The case was closed. Or was it?
“I was in my cell, and a note came under my door. And it
said, ‘You need to have your attorney contact me right
away.’ And the guy signed his name at the bottom,”
Barton said. The name was Danny Ray Clark, a successful
businessman.
At the time, Clark was in jail for violating a temporary
protection order involving his wife.
Van Sant met Clark just after he had been released from
jail, where Clark says Henson told him something
stunning. “Gary Henson wasn’t convinced of Mr. Barton’s
guilt. Didn’t know if Mr. Barton was guilty or not
guilty. And, really, it didn’t seem to matter,” Clark
said.
“I’m thinking this could be earth-shattering information
that we need,” Jim said.
Just days after dismissing the jury, Judge James
Flannery ushered Jim’s defense team back into his
courtroom to hear explosive new testimony.
“Gary actually said he didn’t know if Jim Barton was
involved or not and he didn’t care,” Clark testified.

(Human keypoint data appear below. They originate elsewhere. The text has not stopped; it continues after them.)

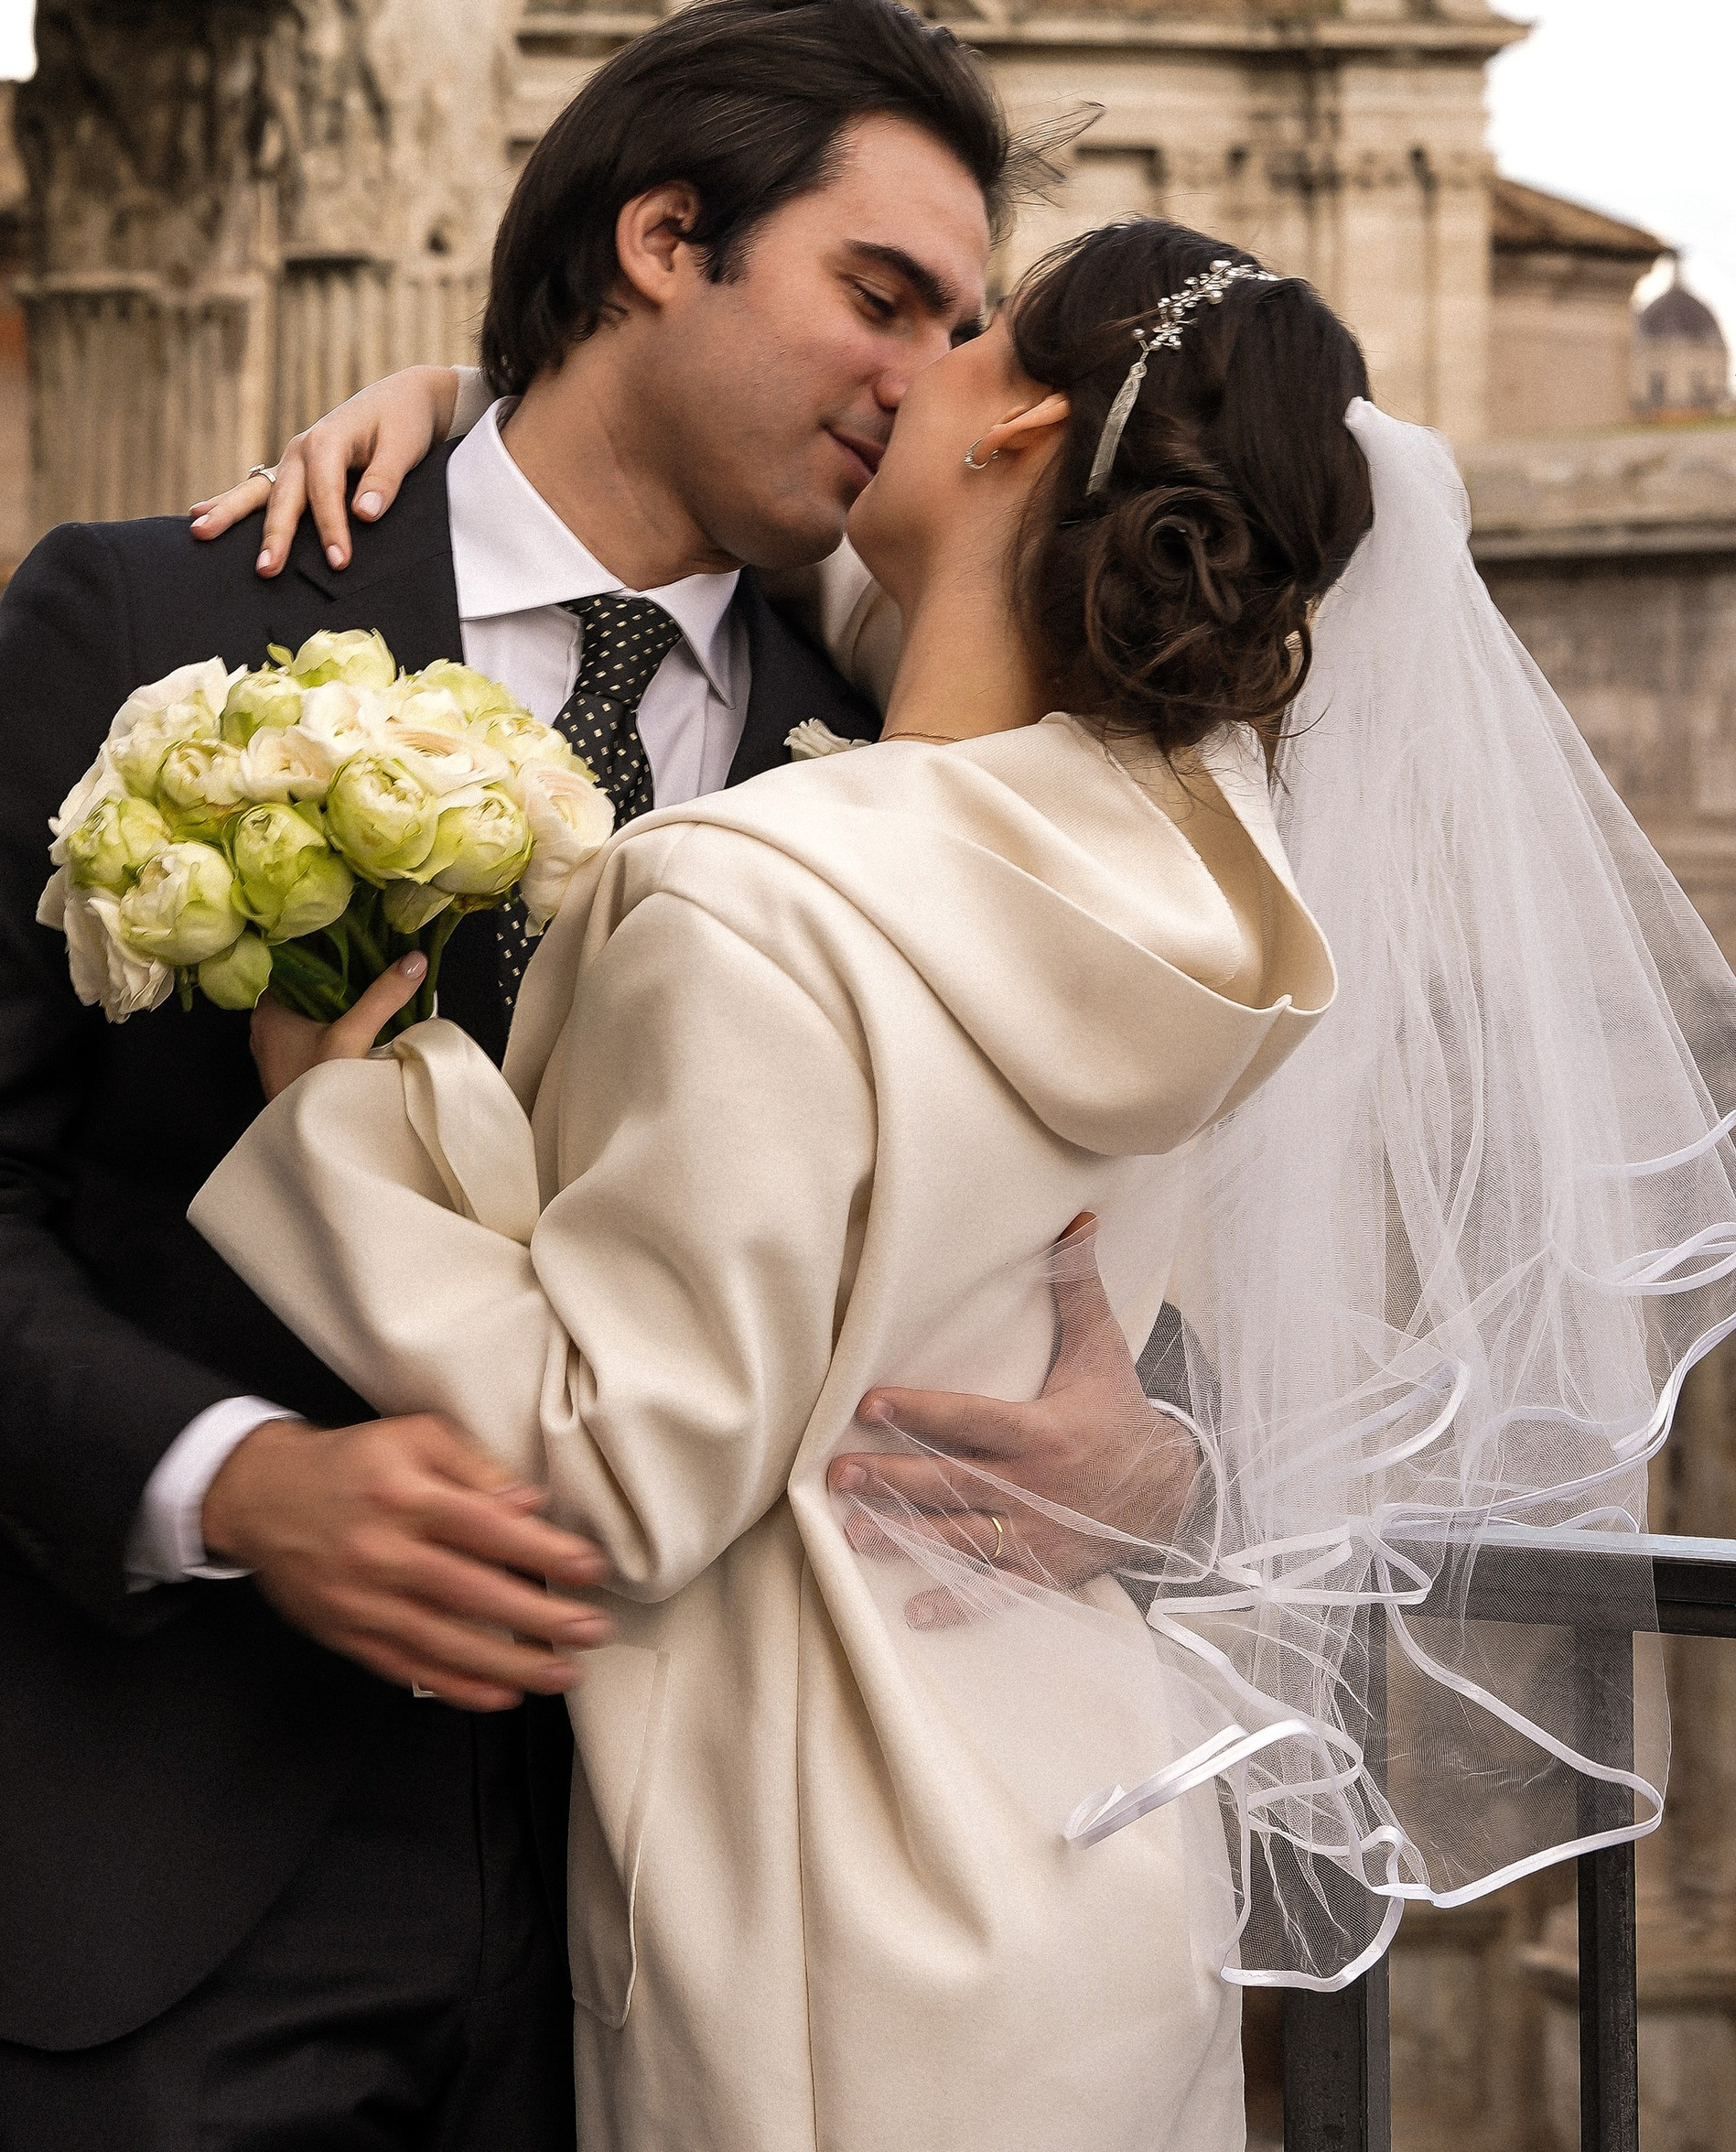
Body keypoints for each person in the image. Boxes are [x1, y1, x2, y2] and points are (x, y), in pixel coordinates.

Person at [0, 0, 1198, 2152]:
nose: (926, 385)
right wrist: (232, 1481)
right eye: (879, 295)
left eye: (962, 331)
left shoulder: (911, 747)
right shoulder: (160, 623)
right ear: (661, 239)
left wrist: (1164, 1459)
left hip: (710, 1913)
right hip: (185, 1864)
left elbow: (1120, 1231)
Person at [192, 221, 1367, 2152]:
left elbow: (613, 1473)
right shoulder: (1202, 888)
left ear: (1024, 430)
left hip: (825, 1898)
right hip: (1099, 1836)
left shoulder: (757, 898)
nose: (901, 374)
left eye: (966, 337)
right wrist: (483, 415)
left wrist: (340, 1130)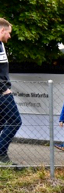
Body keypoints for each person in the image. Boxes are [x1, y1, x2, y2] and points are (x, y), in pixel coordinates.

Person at [0, 18, 22, 165]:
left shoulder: (1, 44)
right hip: (2, 92)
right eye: (8, 33)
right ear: (2, 30)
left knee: (1, 123)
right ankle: (1, 153)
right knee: (15, 121)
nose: (10, 36)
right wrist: (4, 89)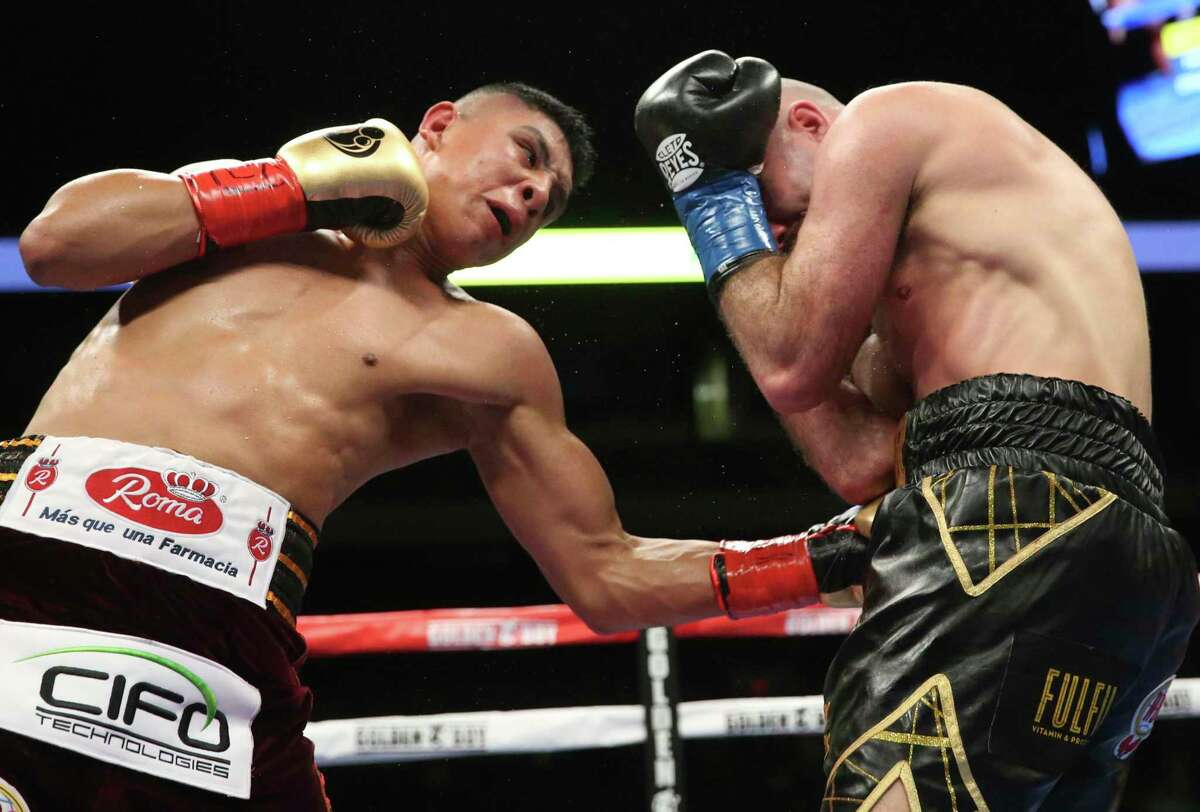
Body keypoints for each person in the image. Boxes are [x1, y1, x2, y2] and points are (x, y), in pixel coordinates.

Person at [1, 82, 870, 810]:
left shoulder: (487, 351)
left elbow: (605, 577)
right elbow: (55, 246)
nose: (534, 196)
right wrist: (291, 188)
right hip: (29, 543)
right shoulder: (252, 209)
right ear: (441, 124)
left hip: (224, 615)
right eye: (526, 156)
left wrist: (831, 555)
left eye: (551, 201)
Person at [636, 51, 1199, 810]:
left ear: (808, 124)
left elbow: (791, 361)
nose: (765, 229)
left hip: (1015, 519)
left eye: (758, 189)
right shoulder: (923, 323)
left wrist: (711, 202)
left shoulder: (888, 117)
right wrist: (766, 291)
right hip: (1132, 559)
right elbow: (857, 459)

And, amazingly, there was more to come.
Barton’s lawyers produced a second jail-house confidant
of Henson’s, Michael Moore, a former deputy sheriff, who
was doing 90 days time for taking marijuana from a
police evidence room.
Moore testified that Henson told him he only testified
because prosecutors forced him to. “He stated that if he
didn’t testify he could face obstruction charges,” Moore
testified.
Prosecutors emphatically deny that Henson was ever
threatened to testify.
And then a third witness testified; he was James Calvin
Hodge, who had also met Henson in prison.
“Gary told me that Mr. Barton was not in any way
involved in this case,” Hodge testified. “He said, ‘I
know he’s innocent.’ Then, later on, he just said, ‘I
know the cop didn’t have nothing to do with it, didn’t
hire nobody to do it, didn’t even have a clue about it,’
” he continued.
But Judge James Flannery decided the three men’s
testimony was not enough to order a new trial, so no
jury would hear it.
48 Hours showed video of the new testimony to Vikkie
Fletcher and Dave Rice, two jurors who voted to convict
Barton.
“I would still say guilty,” said Fletcher.
“If you believe one snitch, Gary Henson, why not believe
these three criminals,” asked Van Sant.
“Because Gary Henson didn’t want anything out of this,"
Fletcher said. "Again, I still go back to the fact that
Gary wanted to do something right by his brother.”
And David Rice says the testimony did not create any
reasonable doubt in his mind. “I feel there’s not a lot
of new evidence presented by these three fellas.”
Jim does not think he had a fair trial. “I had no
involvement in this crime. Absolutely, I had no
involvement in this crime. I’m innocent.”
Jim says he and Vickie dreamed about having their horses
and farm, and retiring on the property.
But what becomes of any dreams Jim might have left is
uncertain.
What is certain now are two things: Jim Barton will
serve at least 15 years in prison; and neither the
convicted cop, nor the convicted conman killed Vickie
Barton.
Whoever committed that crime remains a mystery.